#### Task statement
Within the listing below, the lines to output run from the one containing "index tip: (578, 262)" through the one containing "index dip: (591, 323)"; copy them exactly and nothing else.

#### Extracted data
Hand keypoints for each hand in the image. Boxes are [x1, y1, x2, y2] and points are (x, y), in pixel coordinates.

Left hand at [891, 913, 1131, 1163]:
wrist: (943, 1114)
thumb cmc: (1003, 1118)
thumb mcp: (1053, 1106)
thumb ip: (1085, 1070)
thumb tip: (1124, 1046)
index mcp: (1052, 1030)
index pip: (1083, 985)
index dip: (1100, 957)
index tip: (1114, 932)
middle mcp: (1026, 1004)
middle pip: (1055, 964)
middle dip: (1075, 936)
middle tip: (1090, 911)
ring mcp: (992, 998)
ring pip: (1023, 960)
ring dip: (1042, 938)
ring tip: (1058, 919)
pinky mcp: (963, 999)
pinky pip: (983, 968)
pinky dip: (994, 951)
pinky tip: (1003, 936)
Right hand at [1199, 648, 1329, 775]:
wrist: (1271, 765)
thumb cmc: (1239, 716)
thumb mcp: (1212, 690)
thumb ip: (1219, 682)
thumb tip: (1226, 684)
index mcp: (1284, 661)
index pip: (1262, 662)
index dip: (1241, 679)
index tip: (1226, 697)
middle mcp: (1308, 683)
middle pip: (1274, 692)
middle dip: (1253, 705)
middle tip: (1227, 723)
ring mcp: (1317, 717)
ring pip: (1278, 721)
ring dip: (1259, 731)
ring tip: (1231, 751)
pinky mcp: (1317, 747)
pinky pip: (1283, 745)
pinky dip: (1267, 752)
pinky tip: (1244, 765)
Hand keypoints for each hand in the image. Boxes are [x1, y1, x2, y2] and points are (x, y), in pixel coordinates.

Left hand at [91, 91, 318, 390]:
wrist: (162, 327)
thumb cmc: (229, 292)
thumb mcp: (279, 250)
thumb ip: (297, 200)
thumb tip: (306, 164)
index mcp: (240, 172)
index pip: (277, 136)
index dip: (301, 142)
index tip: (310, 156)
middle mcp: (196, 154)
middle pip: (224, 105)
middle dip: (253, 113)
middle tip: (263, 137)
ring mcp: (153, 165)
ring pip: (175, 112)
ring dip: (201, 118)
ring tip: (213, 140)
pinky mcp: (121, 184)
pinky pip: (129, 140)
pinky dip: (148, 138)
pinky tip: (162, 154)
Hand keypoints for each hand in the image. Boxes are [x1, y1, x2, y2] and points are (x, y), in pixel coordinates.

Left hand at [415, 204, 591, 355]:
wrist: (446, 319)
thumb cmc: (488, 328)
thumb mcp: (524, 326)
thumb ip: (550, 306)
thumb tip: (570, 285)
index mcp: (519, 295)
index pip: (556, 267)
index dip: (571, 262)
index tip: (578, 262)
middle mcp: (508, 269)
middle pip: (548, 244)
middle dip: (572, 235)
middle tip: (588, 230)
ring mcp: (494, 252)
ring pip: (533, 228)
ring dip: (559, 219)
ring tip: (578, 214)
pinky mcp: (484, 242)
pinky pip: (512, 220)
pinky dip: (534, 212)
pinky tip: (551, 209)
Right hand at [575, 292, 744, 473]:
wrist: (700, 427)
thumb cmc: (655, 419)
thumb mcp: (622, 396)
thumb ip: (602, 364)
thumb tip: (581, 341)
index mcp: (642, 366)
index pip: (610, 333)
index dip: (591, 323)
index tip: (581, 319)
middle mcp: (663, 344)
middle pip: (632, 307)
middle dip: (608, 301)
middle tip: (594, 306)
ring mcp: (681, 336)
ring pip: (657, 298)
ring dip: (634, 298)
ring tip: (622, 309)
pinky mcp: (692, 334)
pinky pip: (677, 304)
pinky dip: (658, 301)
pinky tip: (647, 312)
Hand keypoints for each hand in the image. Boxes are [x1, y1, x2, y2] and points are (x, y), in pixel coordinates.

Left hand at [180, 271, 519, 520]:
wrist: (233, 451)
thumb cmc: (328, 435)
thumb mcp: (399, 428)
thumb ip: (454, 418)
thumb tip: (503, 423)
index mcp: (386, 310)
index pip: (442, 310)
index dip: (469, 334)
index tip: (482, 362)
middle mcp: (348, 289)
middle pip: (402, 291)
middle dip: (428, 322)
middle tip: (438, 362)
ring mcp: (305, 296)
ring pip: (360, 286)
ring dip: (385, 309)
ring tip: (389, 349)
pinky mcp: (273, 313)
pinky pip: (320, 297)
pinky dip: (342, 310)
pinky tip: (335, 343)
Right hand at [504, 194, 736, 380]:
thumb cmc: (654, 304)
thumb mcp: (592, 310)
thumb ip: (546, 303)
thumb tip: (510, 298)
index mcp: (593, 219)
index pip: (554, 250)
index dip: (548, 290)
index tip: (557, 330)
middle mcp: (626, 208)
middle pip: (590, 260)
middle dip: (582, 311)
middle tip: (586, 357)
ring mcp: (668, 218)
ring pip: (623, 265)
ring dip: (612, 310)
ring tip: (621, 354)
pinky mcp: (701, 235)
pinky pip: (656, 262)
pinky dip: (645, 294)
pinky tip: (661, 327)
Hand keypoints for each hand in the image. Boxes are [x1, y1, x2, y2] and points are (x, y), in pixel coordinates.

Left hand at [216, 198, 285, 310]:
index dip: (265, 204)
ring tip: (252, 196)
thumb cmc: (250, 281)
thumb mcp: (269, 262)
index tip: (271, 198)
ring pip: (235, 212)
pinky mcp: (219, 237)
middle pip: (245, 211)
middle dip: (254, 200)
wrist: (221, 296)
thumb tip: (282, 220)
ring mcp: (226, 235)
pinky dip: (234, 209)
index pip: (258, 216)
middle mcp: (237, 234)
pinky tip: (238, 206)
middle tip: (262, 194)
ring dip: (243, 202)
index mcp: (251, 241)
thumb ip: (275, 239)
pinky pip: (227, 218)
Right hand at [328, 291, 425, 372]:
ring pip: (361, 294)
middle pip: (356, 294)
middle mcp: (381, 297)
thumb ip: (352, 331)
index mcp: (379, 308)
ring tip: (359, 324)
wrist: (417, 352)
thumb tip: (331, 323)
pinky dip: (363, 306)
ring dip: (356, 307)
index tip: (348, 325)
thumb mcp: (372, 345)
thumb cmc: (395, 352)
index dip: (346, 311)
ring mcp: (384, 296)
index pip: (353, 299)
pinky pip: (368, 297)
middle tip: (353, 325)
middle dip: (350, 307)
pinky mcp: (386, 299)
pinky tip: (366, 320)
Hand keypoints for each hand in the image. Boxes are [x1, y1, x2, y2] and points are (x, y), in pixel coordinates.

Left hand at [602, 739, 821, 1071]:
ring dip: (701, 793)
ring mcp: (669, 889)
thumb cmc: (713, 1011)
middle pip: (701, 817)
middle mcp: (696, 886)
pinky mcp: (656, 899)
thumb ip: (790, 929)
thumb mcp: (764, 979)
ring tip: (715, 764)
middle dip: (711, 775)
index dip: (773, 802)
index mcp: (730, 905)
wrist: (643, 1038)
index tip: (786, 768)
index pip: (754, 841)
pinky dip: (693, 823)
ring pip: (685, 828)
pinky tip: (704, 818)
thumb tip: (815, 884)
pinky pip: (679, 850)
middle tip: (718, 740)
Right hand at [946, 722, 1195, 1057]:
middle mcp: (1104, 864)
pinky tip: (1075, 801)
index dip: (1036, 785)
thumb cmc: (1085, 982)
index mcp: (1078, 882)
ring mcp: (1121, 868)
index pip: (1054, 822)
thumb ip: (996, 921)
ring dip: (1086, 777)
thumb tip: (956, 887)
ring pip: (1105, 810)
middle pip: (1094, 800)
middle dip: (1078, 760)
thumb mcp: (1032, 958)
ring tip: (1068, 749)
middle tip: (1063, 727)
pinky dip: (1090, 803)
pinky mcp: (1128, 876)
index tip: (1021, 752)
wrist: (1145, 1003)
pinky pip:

#### Result for this task
index tip: (578, 262)
middle mcp: (508, 269)
middle pip: (548, 244)
middle dip: (572, 235)
middle tip: (588, 230)
ring mcp: (494, 252)
ring pip: (533, 228)
ring dip: (559, 219)
ring tip: (578, 214)
pinky mcp: (484, 242)
pinky pip: (512, 220)
pinky dip: (534, 212)
pinky tip: (551, 209)
Right hand at [575, 292, 744, 473]:
wrist: (700, 427)
thumb cmc: (655, 419)
thumb mcp: (622, 396)
thumb ip: (602, 364)
thumb tip: (581, 341)
index mcp: (642, 366)
index pip: (610, 333)
index dip: (591, 323)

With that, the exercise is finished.